[Page extract Boundary: Start]

- MS 496 highlighted in red

Route information
- Maintained by MDOT
- Length: 13.198 mi (21.240 km)
- Existed: c. 1957–present

Major junctions
- West end: MS 19 near Meridian
- East end: CR 1 near Cuba, AL

Location
- Country: United States
- State: Mississippi
- Counties: Lauderdale

Highway system
- Mississippi State Highway System; Interstate; US; State;
| ← MS 495 |  | → MS 498 |

= Mississippi Highway 496 =

State highway in Eastern Mississippi

Mississippi Highway 496 (MS 496) is a 13.2 mi east–west state highway in eastern Mississippi. The route starts at MS 19 near Meridian and travels eastwards through rural Lauderdale County. The road crosses the Alabama–Mississippi state line east of Alamucha, and it continues on as a county highway. The road that became part of the route was constructed in the 1920s, and it was designated as a state highway by 1957. Two projects in 1964 and 1974 resulted in the route being fully paved.

[Page extract Boundary: End]
[Source information Boundary: Start]

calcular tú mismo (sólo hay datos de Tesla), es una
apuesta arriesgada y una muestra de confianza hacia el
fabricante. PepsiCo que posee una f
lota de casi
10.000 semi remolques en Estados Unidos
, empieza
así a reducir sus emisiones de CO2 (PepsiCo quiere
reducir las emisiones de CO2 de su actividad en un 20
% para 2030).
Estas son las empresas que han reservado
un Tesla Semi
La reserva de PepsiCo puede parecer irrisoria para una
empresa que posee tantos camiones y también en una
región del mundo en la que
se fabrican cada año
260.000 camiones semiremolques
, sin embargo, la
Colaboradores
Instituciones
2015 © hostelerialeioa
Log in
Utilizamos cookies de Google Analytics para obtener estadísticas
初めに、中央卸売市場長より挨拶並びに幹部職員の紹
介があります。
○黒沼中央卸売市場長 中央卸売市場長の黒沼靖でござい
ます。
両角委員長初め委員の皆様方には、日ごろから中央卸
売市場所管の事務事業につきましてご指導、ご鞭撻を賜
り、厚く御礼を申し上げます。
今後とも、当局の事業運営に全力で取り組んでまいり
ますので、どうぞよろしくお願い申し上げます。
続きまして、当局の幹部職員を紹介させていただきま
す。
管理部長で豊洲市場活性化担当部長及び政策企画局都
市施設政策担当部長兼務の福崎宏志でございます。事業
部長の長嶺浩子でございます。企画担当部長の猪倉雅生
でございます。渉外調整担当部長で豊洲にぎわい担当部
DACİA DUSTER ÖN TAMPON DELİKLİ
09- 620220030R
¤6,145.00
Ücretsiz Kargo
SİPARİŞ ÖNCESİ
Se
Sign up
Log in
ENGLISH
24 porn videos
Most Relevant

[Source information Boundary: End]

Prompt 1 :: Decide whether each statement agrees with the Mississippi Highway 496 article, answering yes or no and quoting the words from the article that settle it: (a) The route is maintained by MDOT. (b) The road became a state highway in the 1920s. (c) A single project in 1974 paved the whole route.
Prompt 2 :: Quote the stretch of the Mississippi Highway 496 article from "Mississippi Highway 496 (MS" through "being fully paved.".
Prompt 3 :: Extend the Mississippi Highway 496 article past its final sentence.
The material has no connection to the Mississippi Highway 496 article.

Response area 1 ::
(a) Yes: "Maintained by MDOT"
(b) No: "The road that became part of the route was constructed in the 1920s, and it was designated as a state highway by 1957."
(c) No: "Two projects in 1964 and 1974 resulted in the route being fully paved."

Response area 2 ::
Mississippi Highway 496 (MS 496) is a 13.2 mi east–west state highway in eastern Mississippi. The route starts at MS 19 near Meridian and travels eastwards through rural Lauderdale County. The road crosses the Alabama–Mississippi state line east of Alamucha, and it continues on as a county highway. The road that became part of the route was constructed in the 1920s, and it was designated as a state highway by 1957. Two projects in 1964 and 1974 resulted in the route being fully paved.

Response area 3 ::
==Route description==

All of MS 496 is located within Lauderdale County, and the route is maintained by the Mississippi Department of Transportation (MDOT) as part of the Mississippi State Highway System. MS 496 is legally defined in Mississippi Code § 65-3-3.

MS 496 starts at a three-way intersection with MS 19 near Meridian, and the route travels eastward through rural, forested Lauderdale County. The road begins to turn northeast past Old Wire Road and Whitaker Road, and it crosses Cokers Branch near Harper Road. At KOA Campground Road, MS 496 begins traveling southeastward. The route then intersects Russell–Mount Gilead Road and Linton Road, which travel to Russell and Vimville respectively. MS 496 enters the unincorporated area of Alamucha near Alamucha–Whynot Road, and starts traveling northeastwards again east of Greenhill Road. Near the Alabama–Mississippi state line, the road intersects T.K. Culpepper Road, a county-maintained state highway with the designation of MS 897. MS 496 crosses the state line past Salem Church Road, and it continues as Sumter County Route 1, which continues northeastwards towards the town of Cuba.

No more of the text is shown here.